I recently built a library for handling IPv4 address in haskell. I have written two functions to render an IPv4
address to Text
and I am surprised that the naive approach outperforms the approach that I actually thought about. Here are the relevant pieces. First, there is the definition of IPv4
:
newtype IPv4 = IPv4 { getIPv4 :: Word32 }
Next we have the IP address renderer that I expected to perform well:
toDotDecimalText :: IPv4 -> Text
toDotDecimalText = LText.toStrict . TBuilder.toLazyText . toDotDecimalBuilder
{-# INLINE toDotDecimalText #-}
toDotDecimalBuilder :: IPv4 -> TBuilder.Builder
toDotDecimalBuilder (IPv4 w) =
decimal (255 .&. shiftR w 24 )
<> dot
<> decimal (255 .&. shiftR w 16 )
<> dot
<> decimal (255 .&. shiftR w 8 )
<> dot
<> decimal (255 .&. w)
where dot = TBuilder.singleton '.'
{-# INLINE toDotDecimalBuilder #-}
Finally, we have the naive implementation:
ipv4ToTextNaive :: IPv4 -> Text
ipv4ToTextNaive i = Text.pack $ concat
[ show a
, "."
, show b
, "."
, show c
, "."
, show d
]
where (a,b,c,d) = IPv4.toOctets i
And finally, here is the benchmark suite:
main :: IO ()
main = do
let ipAddr = IPv4 1000000009
defaultMain
[ bgroup "IPv4 to Text"
[ bench "Naive" $ whnf ipv4ToTextNaive ipAddr
, bench "Current Implementation" $ whnf IPv4_Text.encode ipAddr
]
]
You can try this out by cloning the repository I've linked to and then running stack bench --benchmark-arguments '--output=out.html'
in the top level directory of the project. The results I get are:
benchmarking IPv4 to Text/Naive
time 391.1 ns (389.9 ns .. 392.7 ns)
1.000 R² (1.000 R² .. 1.000 R²)
mean 394.2 ns (393.1 ns .. 396.4 ns)
std dev 4.989 ns (2.990 ns .. 7.700 ns)
variance introduced by outliers: 12% (moderately inflated)
benchmarking IPv4 to Text/Current Implementation
time 467.5 ns (466.0 ns .. 469.8 ns)
1.000 R² (0.999 R² .. 1.000 R²)
mean 470.9 ns (467.8 ns .. 478.3 ns)
std dev 14.75 ns (8.245 ns .. 26.96 ns)
variance introduced by outliers: 45% (moderately inflated)

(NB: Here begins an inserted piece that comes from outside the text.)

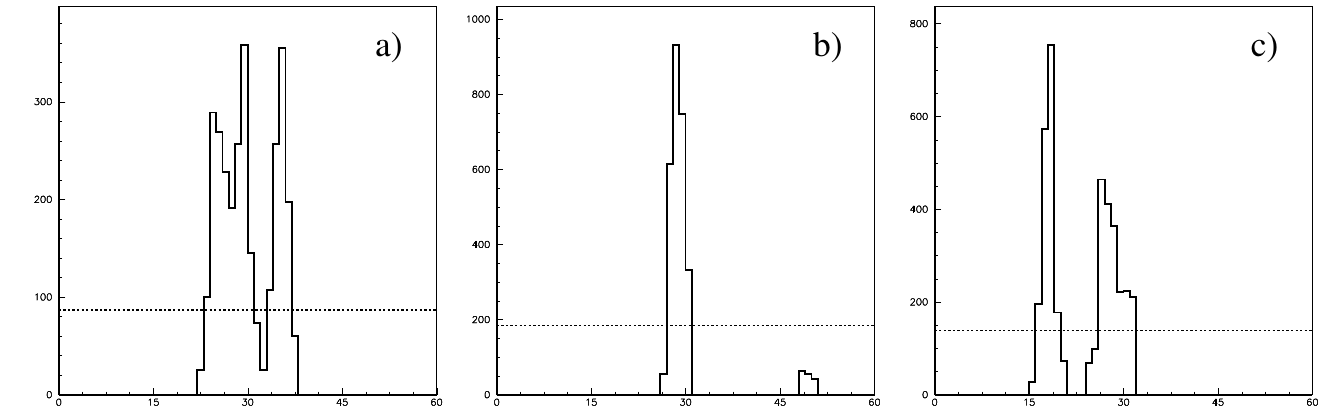
Figure 2. Projections of the pixel signal along the main track axis for the events shown in Figure 1 on ( a – c ) plots, respectively. Abscissa is the position along the track axis (in px) and units on the ordinate shows the sum of brightness of the projected pixels (from 0 to 255 for empty and saturated pixel, respectively). The horizontal dashed lines are the values of the cuts used to determine the length of the track (see text for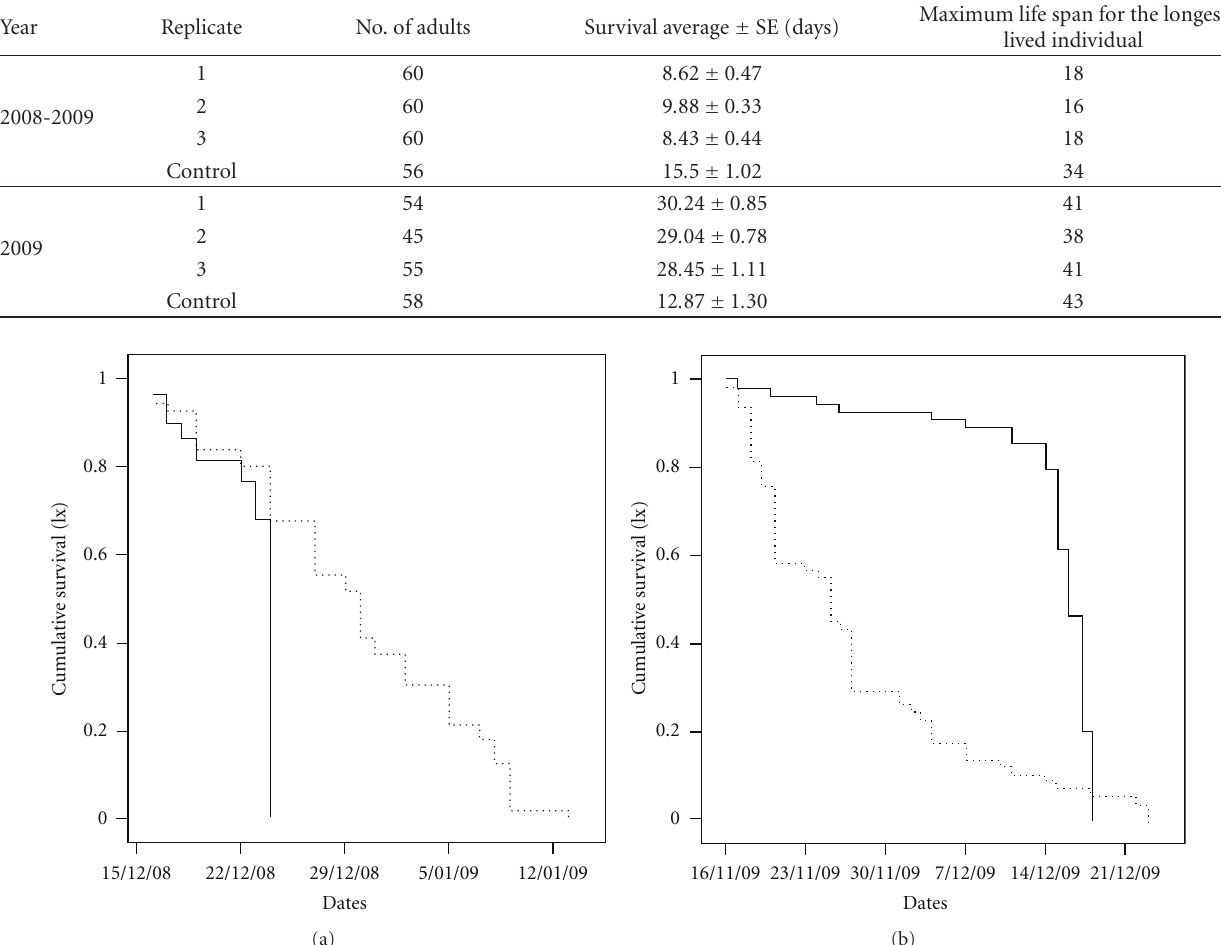
Table 1: Number of individuals, average survival rates, and maximum survival for Mediterranean fruit fly adults exposed in field conditions in December and November 2008 and 2009, respectively.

The naive one (which uses [Char]
and then packs it into Text
at the end) beats the one I thought would do better (which uses a text Builder
) every time.
I've consider several possibilities. One is that I've misused criterion
or misunderstood weak head normal form for Text
. Another is that a Builder
doesn't perform like I thought it does. I always envisioned them as being like a difference list that was smarter about bitpacking, but from the definition, I'm really not all that sure what I should expect.